Secondly, before this weekend it was a lot more simple. Anderson and Clifford would be sent to the Marlies, and possibly Liljegren could be a Marlie on paper for a few days while Toronto figured out their next move. Pretty much all of that changed with the Sandin/Marner injuries, and with the Spezza suspension. The Spezza suspension oddly enough is the most challenging as that cap space can’t go anywhere and the Leafs lose some flexibility by needing to keep someone around to replace him. Add to that, with Spezza out and Marner out, having a decent forward like Mikheyev back in the lineup seems like more necessary than it did a couple of days ago.
So that brings us to Earl’s suggestion of putting Marner on the Long Term Injured Reserve. It makes sense given that he will be out 3-4 weeks, and the minimum requirement for the LTIR is either 10 games or 24 calendar days (you can retroactively put Marner on the LTIR as well). That timeline would mean that Marner would be available for either the Blue Jackets game on the 27th or the Penguins game on the 29th at the end of the month. The obvious catch here is that if Marner doesn’t fully require that amount of time and is able to return earlier, you are now keeping one of your best players out of the lineup. If Toronto is feeling comfortable with the timeline, this does seem like the best way to go.
Now there are plenty of other options like trades and waivers that can balance things out, but it’s the NHL and trades are a rarity, and this year it seems like any halfway capable player put on waivers is going to be claimed. That’s hasn’t worked well for the Leafs so far this season and doesn’t look like it would bode well in this situation either. Marner might be the best option, but if I’m the Leafs I’m probably trying to get him in front of the doctor one more time before making the decision.
It’s also worth noting that the Leafs aren’t accruing anything in the way of cap space to help them at the trade deadline as long as they are going the LTIR route. I’d assume the Leafs waved goodbye to that philosophy a while, back to it’s certainly worth noting, as there is still complicated work to be done on managing the Leafs cap going forward.

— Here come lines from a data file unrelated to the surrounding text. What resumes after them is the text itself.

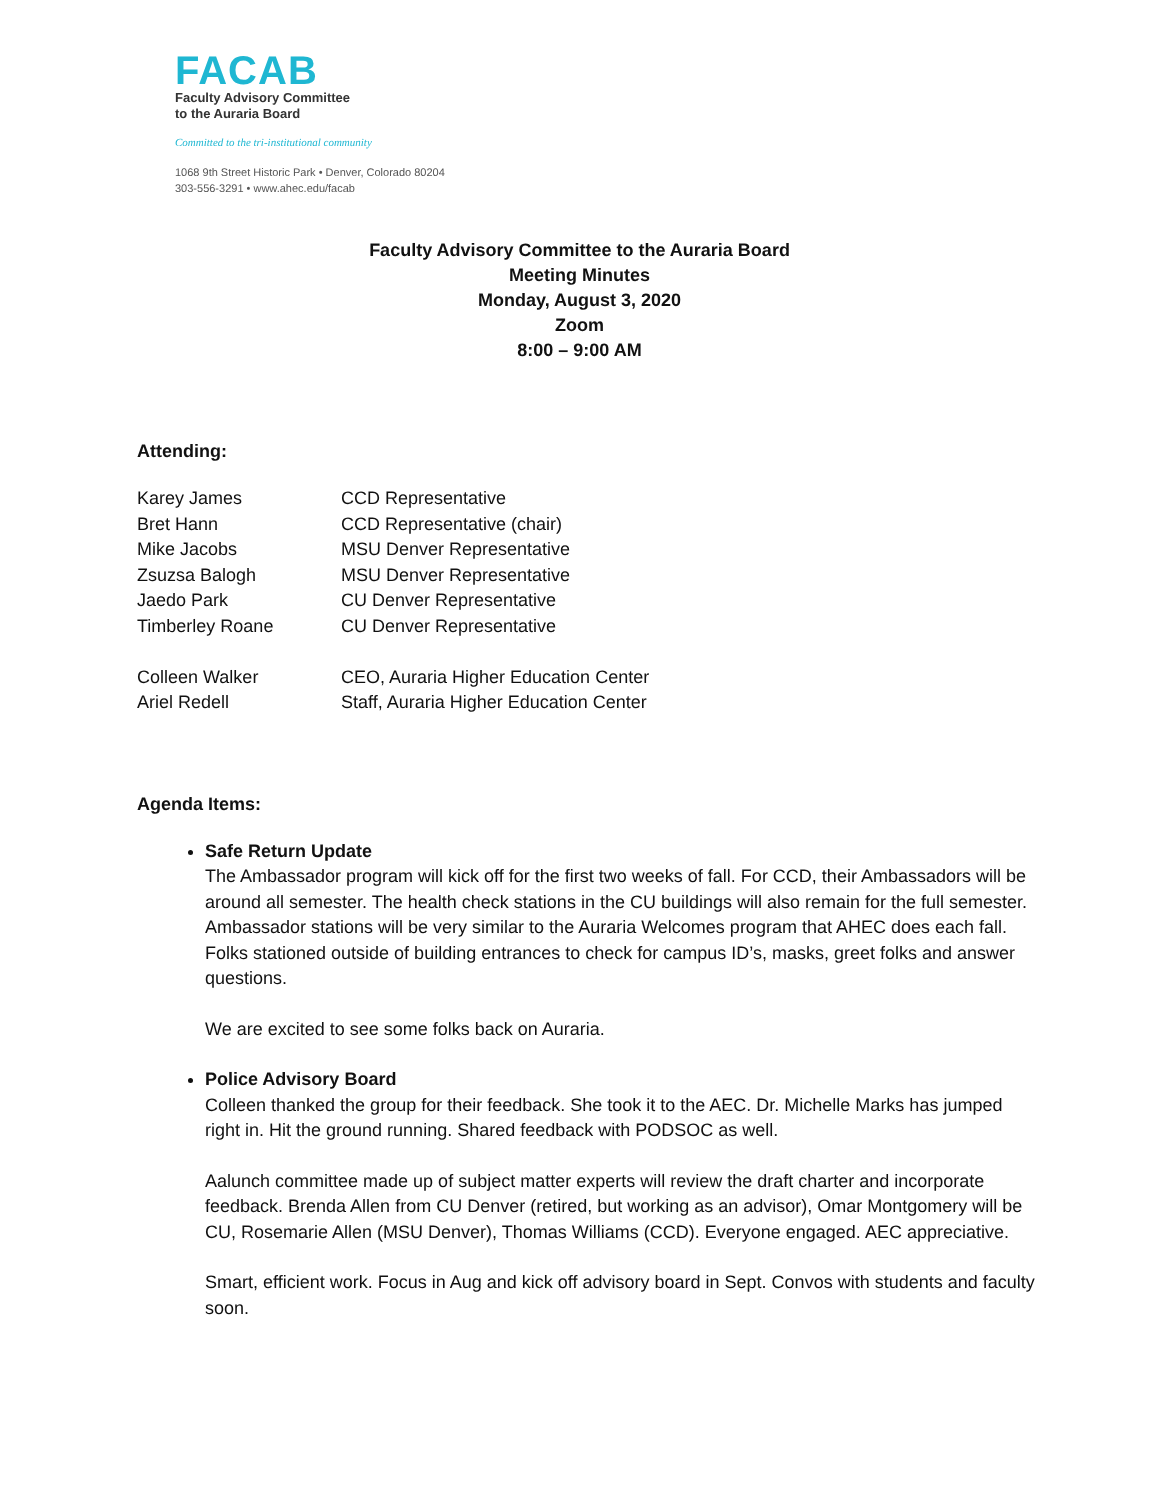FACAB
Faculty Advisory Committee
to the Auraria Board
Committed to the tri-institutional community
1068 9th Street Historic Park • Denver, Colorado 80204
303-556-3291 • www.ahec.edu/facab
Faculty Advisory Committee to the Auraria Board
Meeting Minutes
Monday, August 3, 2020
Zoom
8:00 – 9:00 AM
Attending:
| Karey James | CCD Representative |
| Bret Hann | CCD Representative (chair) |
| Mike Jacobs | MSU Denver Representative |
| Zsuzsa Balogh | MSU Denver Representative |
| Jaedo Park | CU Denver Representative |
| Timberley Roane | CU Denver Representative |
| Colleen Walker | CEO, Auraria Higher Education Center |
| Ariel Redell | Staff, Auraria Higher Education Center |
Agenda Items:
Safe Return Update
The Ambassador program will kick off for the first two weeks of fall. For CCD, their Ambassadors will be around all semester. The health check stations in the CU buildings will also remain for the full semester. Ambassador stations will be very similar to the Auraria Welcomes program that AHEC does each fall. Folks stationed outside of building entrances to check for campus ID’s, masks, greet folks and answer questions.
We are excited to see some folks back on Auraria.
Police Advisory Board
Colleen thanked the group for their feedback. She took it to the AEC. Dr. Michelle Marks has jumped right in. Hit the ground running. Shared feedback with PODSOC as well.
Aalunch committee made up of subject matter experts will review the draft charter and incorporate feedback. Brenda Allen from CU Denver (retired, but working as an advisor), Omar Montgomery will be CU, Rosemarie Allen (MSU Denver), Thomas Williams (CCD). Everyone engaged. AEC appreciative.
Smart, efficient work. Focus in Aug and kick off advisory board in Sept. Convos with students and faculty soon.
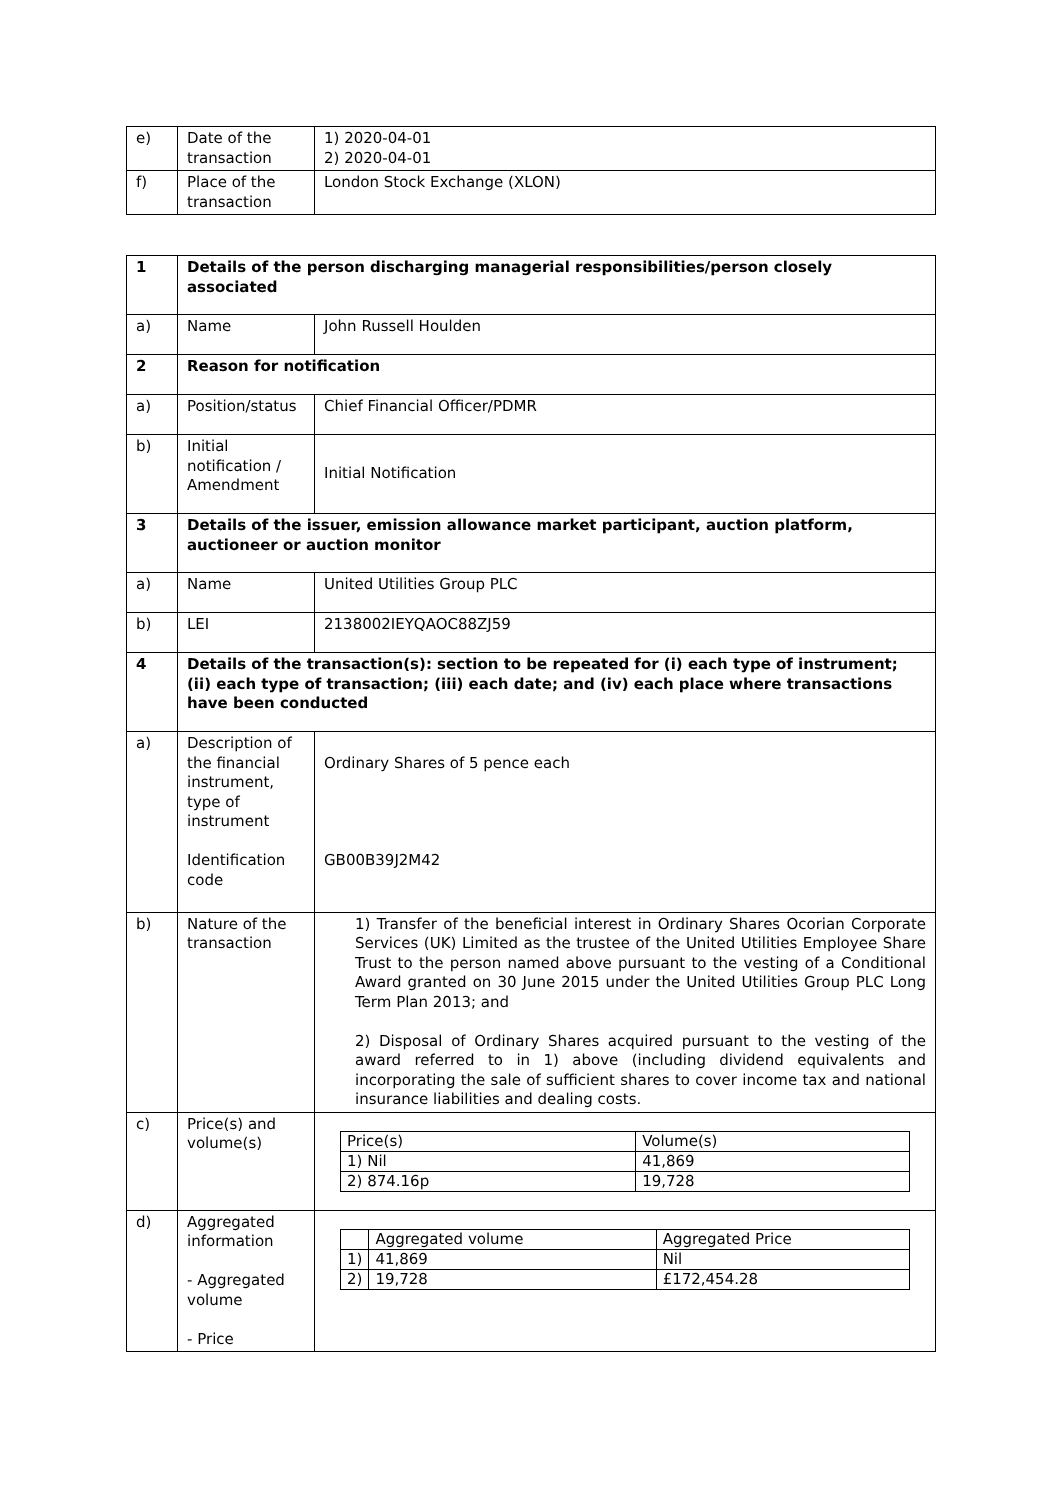| e) | Date of the transaction | 1) 2020-04-01 2) 2020-04-01 |
| f) | Place of the transaction | London Stock Exchange (XLON) |
| 1 | Details of the person discharging managerial responsibilities/person closely associated | |
| a) | Name | John Russell Houlden |
| 2 | Reason for notification | |
| a) | Position/status | Chief Financial Officer/PDMR |
| b) | Initial notification / Amendment | Initial Notification |
| 3 | Details of the issuer, emission allowance market participant, auction platform, auctioneer or auction monitor | |
| a) | Name | United Utilities Group PLC |
| b) | LEI | 2138002IEYQAOC88ZJ59 |
| 4 | Details of the transaction(s): section to be repeated for (i) each type of instrument; (ii) each type of transaction; (iii) each date; and (iv) each place where transactions have been conducted | |
| a) | Description of the financial instrument, type of instrument Identification code | Ordinary Shares of 5 pence each GB00B39J2M42 |
| b) | Nature of the transaction | 1) Transfer of the beneficial interest in Ordinary Shares Ocorian Corporate Services (UK) Limited as the trustee of the United Utilities Employee Share Trust to the person named above pursuant to the vesting of a Conditional Award granted on 30 June 2015 under the United Utilities Group PLC Long Term Plan 2013; and 2) Disposal of Ordinary Shares acquired pursuant to the vesting of the award referred to in 1) above (including dividend equivalents and incorporating the sale of sufficient shares to cover income tax and national insurance liabilities and dealing costs. |
| c) | Price(s) and volume(s) | / Price(s) / Volume(s) / / 1) Nil / 41,869 / / 2) 874.16p / 19,728 / |
| d) | Aggregated information - Aggregated volume - Price | / / Aggregated volume / Aggregated Price / / 1) / 41,869 / Nil / / 2) / 19,728 / £172,454.28 / |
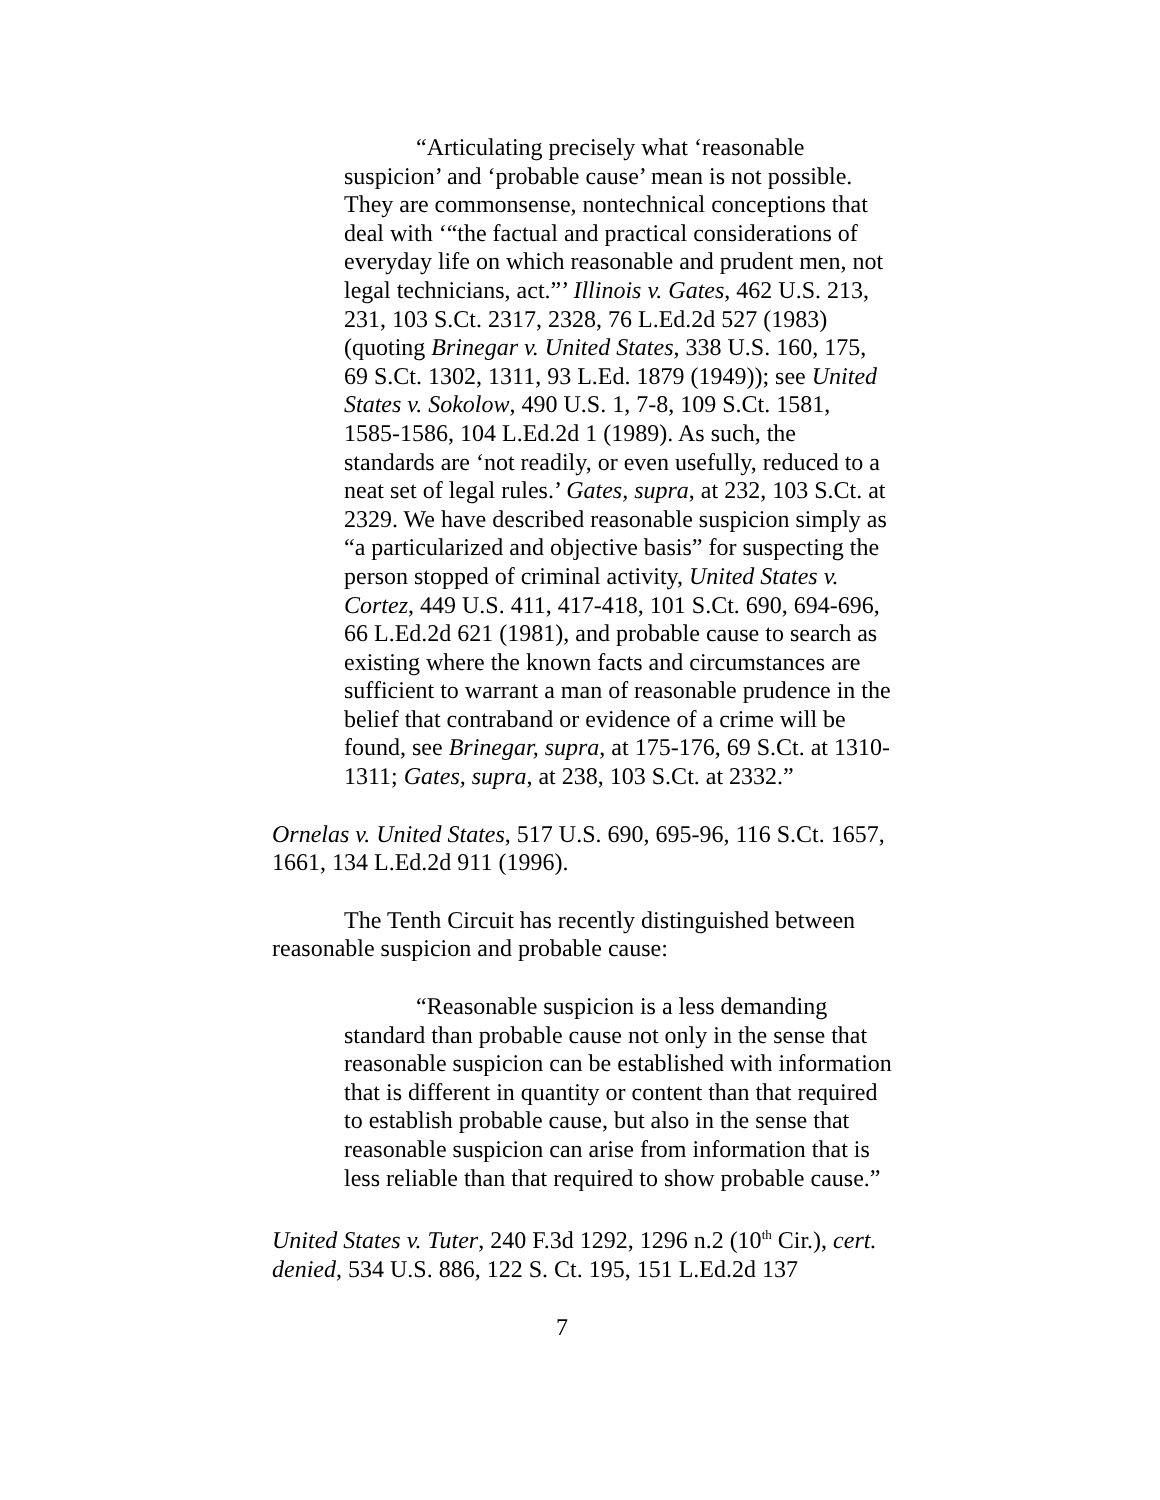“Articulating precisely what ‘reasonable suspicion’ and ‘probable cause’ mean is not possible. They are commonsense, nontechnical conceptions that deal with ‘“the factual and practical considerations of everyday life on which reasonable and prudent men, not legal technicians, act.”’ Illinois v. Gates, 462 U.S. 213, 231, 103 S.Ct. 2317, 2328, 76 L.Ed.2d 527 (1983) (quoting Brinegar v. United States, 338 U.S. 160, 175, 69 S.Ct. 1302, 1311, 93 L.Ed. 1879 (1949)); see United States v. Sokolow, 490 U.S. 1, 7-8, 109 S.Ct. 1581, 1585-1586, 104 L.Ed.2d 1 (1989). As such, the standards are ‘not readily, or even usefully, reduced to a neat set of legal rules.’ Gates, supra, at 232, 103 S.Ct. at 2329. We have described reasonable suspicion simply as “a particularized and objective basis” for suspecting the person stopped of criminal activity, United States v. Cortez, 449 U.S. 411, 417-418, 101 S.Ct. 690, 694-696, 66 L.Ed.2d 621 (1981), and probable cause to search as existing where the known facts and circumstances are sufficient to warrant a man of reasonable prudence in the belief that contraband or evidence of a crime will be found, see Brinegar, supra, at 175-176, 69 S.Ct. at 1310-1311; Gates, supra, at 238, 103 S.Ct. at 2332.”
Ornelas v. United States, 517 U.S. 690, 695-96, 116 S.Ct. 1657, 1661, 134 L.Ed.2d 911 (1996).
The Tenth Circuit has recently distinguished between reasonable suspicion and probable cause:
“Reasonable suspicion is a less demanding standard than probable cause not only in the sense that reasonable suspicion can be established with information that is different in quantity or content than that required to establish probable cause, but also in the sense that reasonable suspicion can arise from information that is less reliable than that required to show probable cause.”
United States v. Tuter, 240 F.3d 1292, 1296 n.2 (10<sup>th</sup> Cir.), cert. denied, 534 U.S. 886, 122 S. Ct. 195, 151 L.Ed.2d 137
7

For now, it looks like the “what do the Leafs do when their roster is healthy?” question has been delayed. The answer is probably the same as it was before the weekend, but with the added catch of Kyle Clifford might be at a point where he too will require waivers when that occurs. Given that he is one of the few players who has been able to clear waivers this season, it might not be a worry either.